Consuming Kafka topics using ZIO Streams
You can stream data from Kafka using the plainStream
method:
import zio.Console.printLine
import zio.kafka.consumer._
consumer
.plainStream(Subscription.topics("topic150"), Serde.string, Serde.string) // (1)
.tap(cr => printLine(s"key: ${cr.record.key}, value: ${cr.record.value}")) // (2)
.map(_.offset) // (3)
.aggregateAsync(Consumer.offsetBatches) // (4)
.mapZIO(_.commit) // (5)
.runDrain
(1) There are several types of subscriptions: a set of topics, a topic name pattern, or fully specified set of topic-partitions (see subscriptions).
(2) The plainStream
method returns a stream of CommittableRecord
objects. In this line, we access the key
and value from the CommittableRecord
and print them to the console.
Some stream operators (like tap
and mapZIO
) break the chunking structure of the stream which heavily reduces
throughput. See a warning about mapZIO for more
information and alternatives.
(3) Here we get the offset of the record, so we now have a stream of offsets.
(4) The offsets are aggregated into an OffsetBatch
. The offset batch keeps the highest seen offset per partition.

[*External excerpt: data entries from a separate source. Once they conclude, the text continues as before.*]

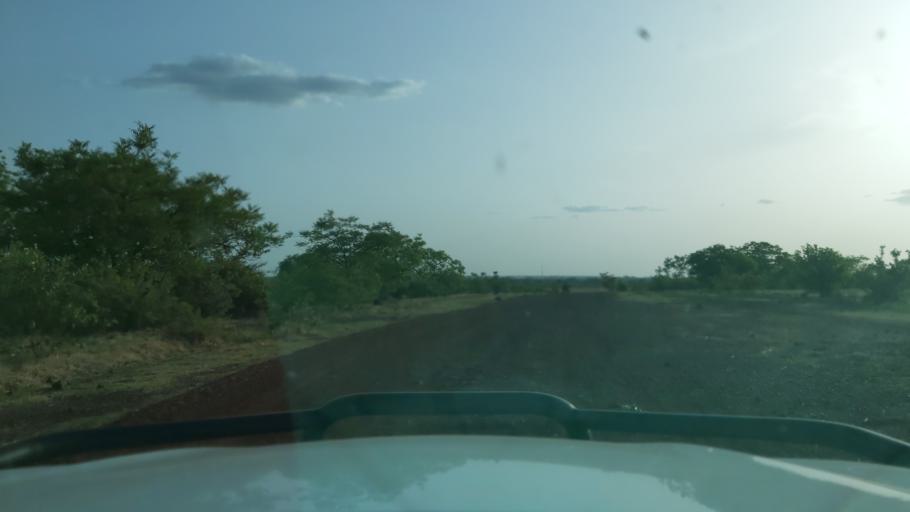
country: ML
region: Koulikoro
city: Kolokani
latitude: 13.2089
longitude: -7.9071
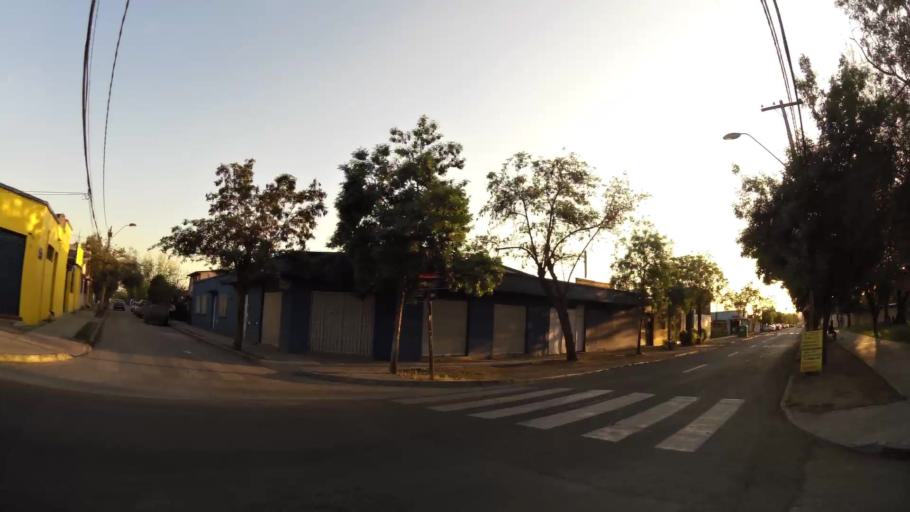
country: CL
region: Santiago Metropolitan
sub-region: Provincia de Santiago
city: Santiago
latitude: -33.5037
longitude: -70.6341
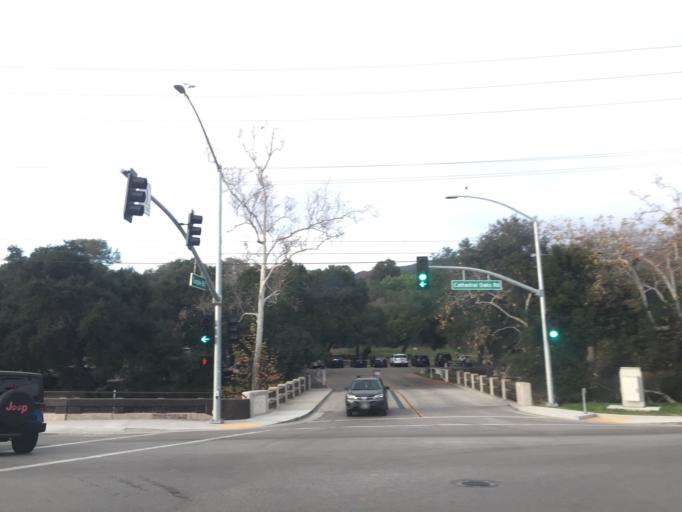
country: US
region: California
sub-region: Santa Barbara County
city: Goleta
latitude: 34.4512
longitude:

(5) All offsets in the OffsetBatch
are committed. As soon as the commit is done, the next offset batch is pulled
from the stream. Because the aggregation in (4) is asynchronous, this application is continuously committing while
concurrently processing records.
Consuming with more parallelism​
To process partitions (assigned to the consumer) in parallel, you may use the partitionedStream
method, which creates
a nested stream of partitions:
import zio.Console.printLine
import zio.kafka.consumer._
consumer
.partitionedStream(Subscription.topics("topic150"), Serde.string, Serde.string)
.flatMapPar(Int.MaxValue) { case (topicPartition, partitionStream) => // (1)
ZStream.fromZIO(
printLine(s"Starting stream for topic '${topicPartition.topic}' partition ${topicPartition.partition}")
) *>
partitionStream
.tap(record => printLine(s"key: ${record.key}, value: ${record.value}")) // (2)
.map(_.offset) // (3)
}
.aggregateAsync(Consumer.offsetBatches) // (4)
.mapZIO(_.commit)
.runDrain
(1) When using partitionedStream with flatMapPar(n)
, it is recommended to set n to Int.MaxValue
. N must be equal to
or greater than the number of partitions your consumer subscribes to otherwise there will be unhandled partitions and
Kafka eventually evicts your consumer.
Each time a new partition is assigned to the consumer, a new partition stream is created and the body of the
flatMapPar
is executed.
(2) As before, here we process the received CommittableRecord
.
(3) and (4) Note how the offsets from all the sub-streams are merged into a single stream of OffsetBatch
es. This
ensures only a single stream is doing commits.
In this example, each partition is processed in parallel, on separate fibers, while a single fiber is doing commits.